As a summary of the breakout discussion, LaDon Swann, Mississippi-Alabama Sea Grant Consortium, presented the list, below, to all workshop participants. This list summarizes items suggested by individual or multiple participants during the breakout discussion and should not be seen as the consensus recommendations of the workshop participants; nor are they necessarily actions that the Gulf Research Program should undertake:
- Assess effectiveness of past resilience-building activities to identify lessons learned and successful strategies.
- Encourage researchers to explore resilience factors within a common framework to allow comparisons across case studies. Develop a common platform for aggregating and integrating analyses from different research teams.
- Develop an integrated framework for resilience that includes consideration of ecosystem, social, health, and economic factors that influence the resilience of communities. System level analyses could inform the development of common resilience metrics, improve understanding of how different systems interact and how disciplines could work together to build resilience.

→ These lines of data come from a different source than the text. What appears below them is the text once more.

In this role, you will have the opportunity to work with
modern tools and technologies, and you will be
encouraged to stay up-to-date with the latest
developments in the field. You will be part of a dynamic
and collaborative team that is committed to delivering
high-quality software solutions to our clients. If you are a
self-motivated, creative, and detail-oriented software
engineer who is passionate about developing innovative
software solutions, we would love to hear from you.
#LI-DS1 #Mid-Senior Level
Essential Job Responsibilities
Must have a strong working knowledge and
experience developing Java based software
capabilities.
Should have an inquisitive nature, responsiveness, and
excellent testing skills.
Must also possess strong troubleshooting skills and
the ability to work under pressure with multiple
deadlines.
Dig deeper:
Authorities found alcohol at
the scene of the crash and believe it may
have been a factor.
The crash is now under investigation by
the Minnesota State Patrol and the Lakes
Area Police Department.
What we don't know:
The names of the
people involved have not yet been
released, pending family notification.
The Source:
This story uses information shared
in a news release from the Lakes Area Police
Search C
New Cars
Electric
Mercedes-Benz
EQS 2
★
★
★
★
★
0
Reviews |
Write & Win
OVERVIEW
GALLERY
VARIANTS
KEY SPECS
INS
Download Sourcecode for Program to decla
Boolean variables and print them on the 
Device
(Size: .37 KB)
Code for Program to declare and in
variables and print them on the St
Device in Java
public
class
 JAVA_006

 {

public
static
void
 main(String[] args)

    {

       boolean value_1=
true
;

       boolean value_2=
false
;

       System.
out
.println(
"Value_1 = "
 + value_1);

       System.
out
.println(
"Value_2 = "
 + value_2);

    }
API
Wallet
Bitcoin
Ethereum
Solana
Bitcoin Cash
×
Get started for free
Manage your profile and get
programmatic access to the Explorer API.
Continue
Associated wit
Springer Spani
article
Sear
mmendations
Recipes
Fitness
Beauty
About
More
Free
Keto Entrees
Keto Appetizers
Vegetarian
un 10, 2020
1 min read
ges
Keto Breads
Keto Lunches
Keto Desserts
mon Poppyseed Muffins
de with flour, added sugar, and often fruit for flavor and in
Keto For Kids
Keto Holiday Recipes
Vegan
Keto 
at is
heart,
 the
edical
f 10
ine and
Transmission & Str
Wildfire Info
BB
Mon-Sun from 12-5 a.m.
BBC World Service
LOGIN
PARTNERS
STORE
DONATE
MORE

Develop core resilience measures that have comparative and practical value (i.e., can be used to develop best practices). Core metrics could guide the development of more informative monitoring systems. Individual participants identified several areas of related research:
- Opportunities to use existing health datasets to measure resilience
- Importance of cultural context in developing and sustaining resilience
- Metrics for community versus individual resilience
- Metrics for formal versus inherent resilience
- Metrics for capacity and processes
- Linking metrics to resilience practices
- Understanding the value of ecosystems (community and economic perspectives)
Explore needs and opportunities for linking environmental, social, and health data.
- Data architecture needs for socio-ecological resilience research.
- Platform and other technology needs for improved integration, availability, and use of data.
- Improved methods for integrating social, ecological, and health data at the time of collection; methods for linking and mining existing datasets.
- The use of standard open source approaches to support the development of easily retrievable and sharable code.
- Build models to improve ability to forecast socio-ecological-health issues relevant to resilience of communities.
Develop capacity for cross-boundary interactions. Resilience is a new and dynamic field of research that requires better integration of concepts and practices across disciplines (e.g., disaster preparedness, sociology, ecology, health). This could be facilitated through:
- Linked grants, education, and training opportunities that support interactions across disciplines and sectors and cross-boundary knowledge development.
- Providing opportunities for groups funded by the Gulf Research Program to interact with each other in ways that encourage a more system-level and systematic approach to researching and monitoring factors that influence resilience.